▸ **Task to complete**: Substitute "wedge" for "slice" in the data from the line containing "The Audio Download" through the end, inclusive, and reproduce only that span with nothing else changed. Leave the pictures out.

▸ **Chart analysis data**:
BEGIN

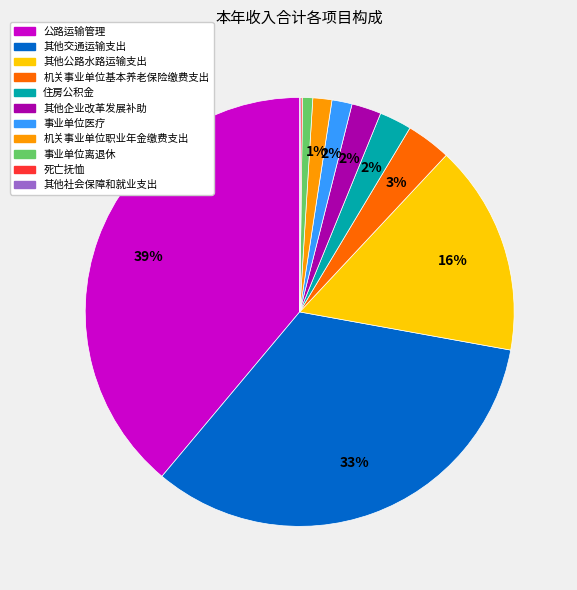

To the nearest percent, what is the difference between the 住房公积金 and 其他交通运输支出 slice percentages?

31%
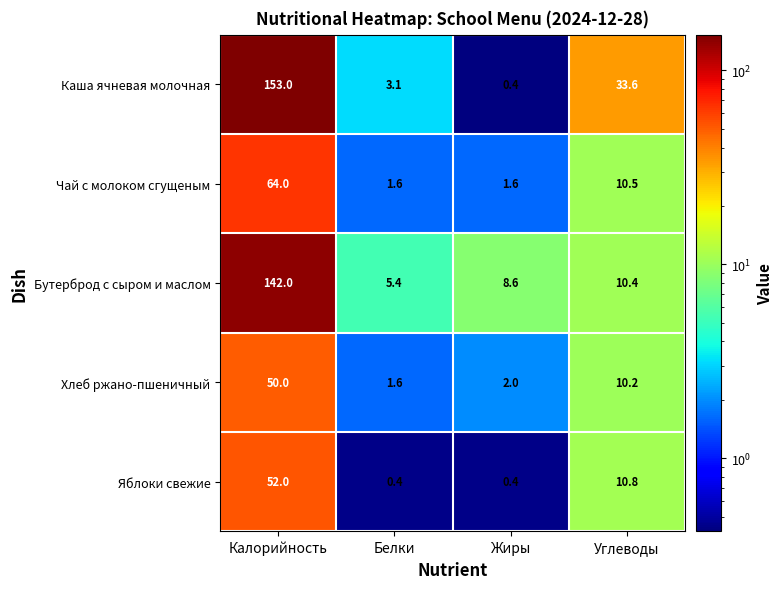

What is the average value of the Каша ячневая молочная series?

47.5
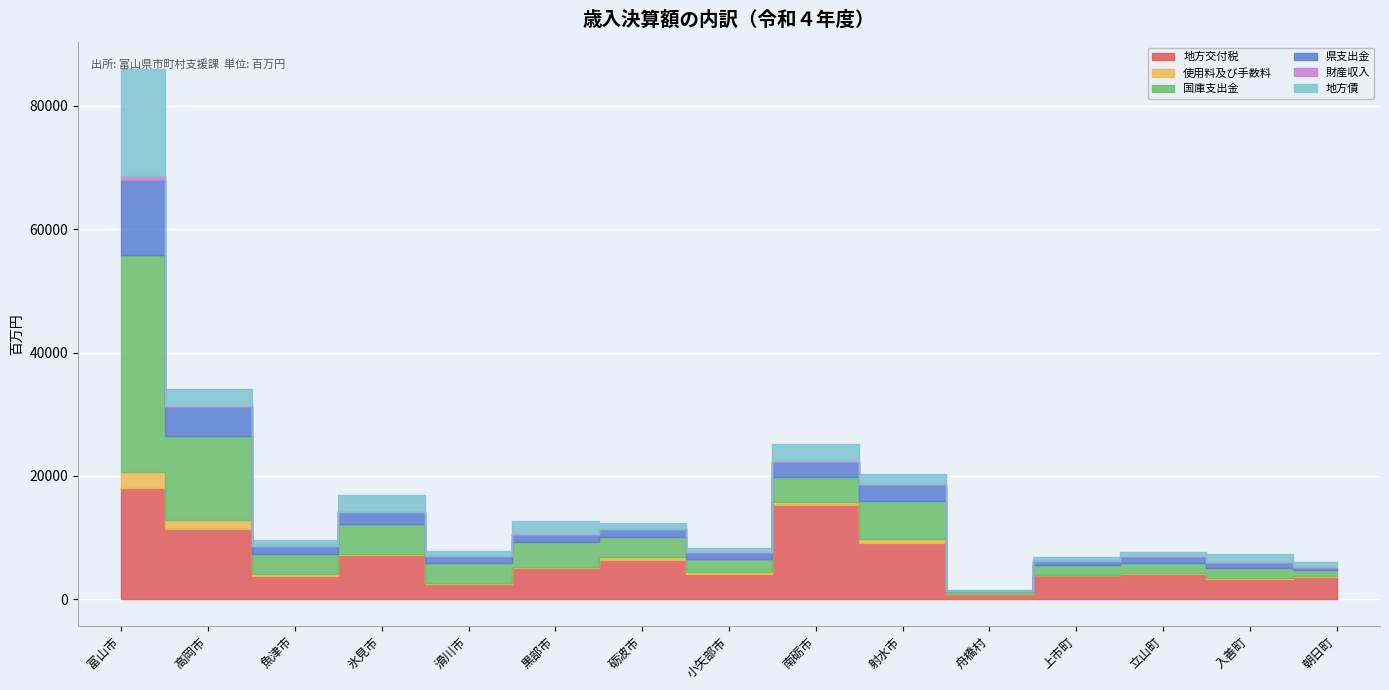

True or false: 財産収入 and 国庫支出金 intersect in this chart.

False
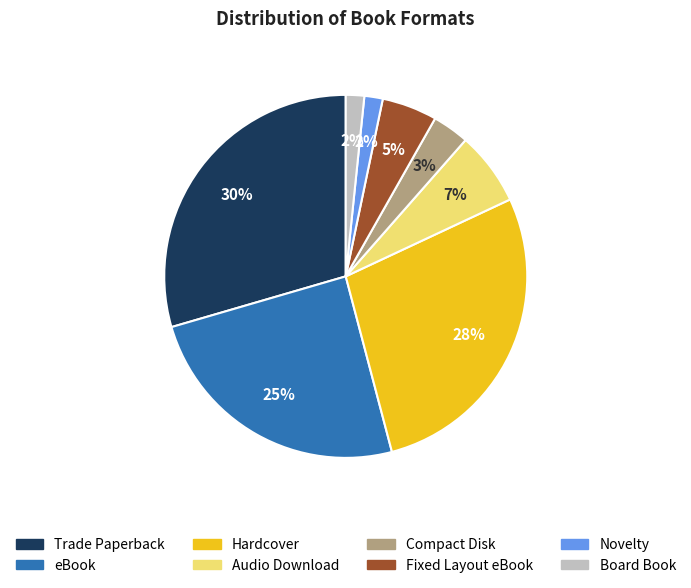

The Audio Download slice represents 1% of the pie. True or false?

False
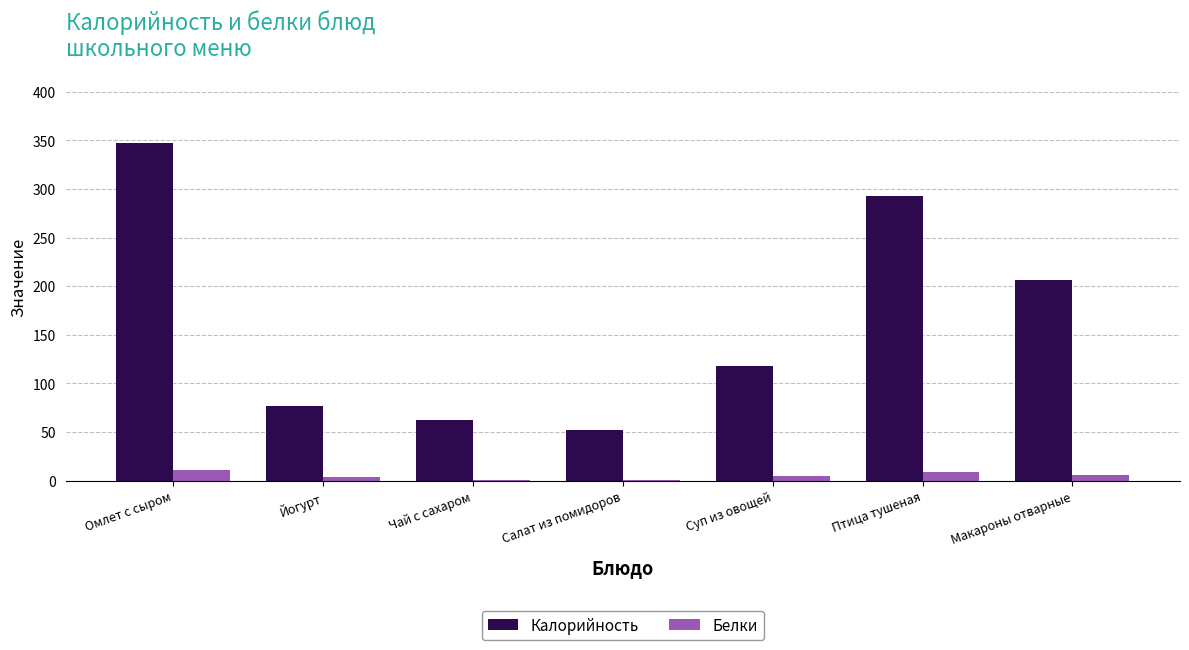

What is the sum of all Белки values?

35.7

END

▸ **Completed task**:
The Audio Download wedge represents 1% of the pie. True or false?

False

What is the sum of all Белки values?

35.7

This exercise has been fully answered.